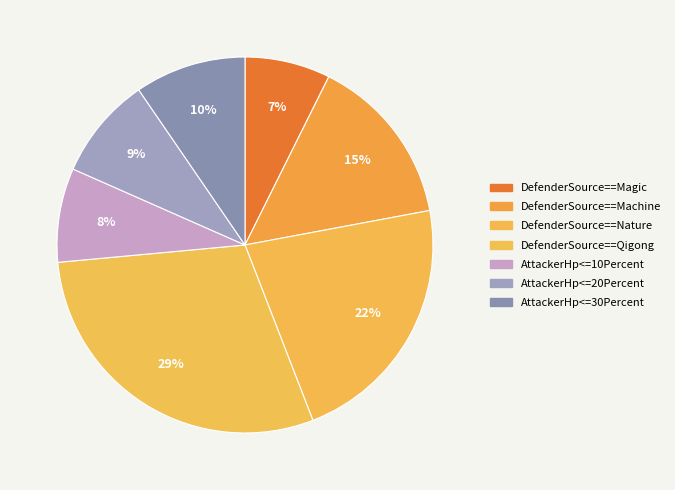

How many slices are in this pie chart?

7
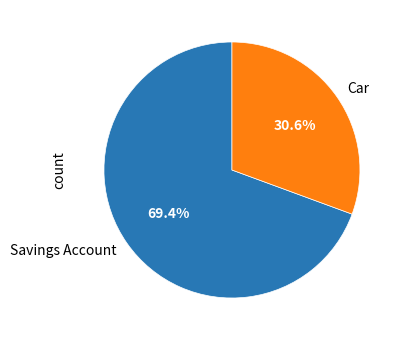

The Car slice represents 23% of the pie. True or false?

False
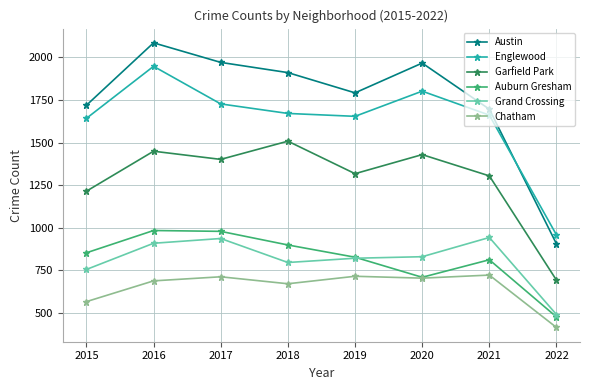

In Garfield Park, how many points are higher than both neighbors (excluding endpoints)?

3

----------

Assigned task => Arrange the rows above as a numbered list, taking everything from the line containing "The Car slice" down to the end of the rows, with blank lines left out. Leave the pictures out of your list.

Answer section =>
1. The Car slice represents 23% of the pie. True or false?
2. False
3. In Garfield Park, how many points are higher than both neighbors (excluding endpoints)?
4. 3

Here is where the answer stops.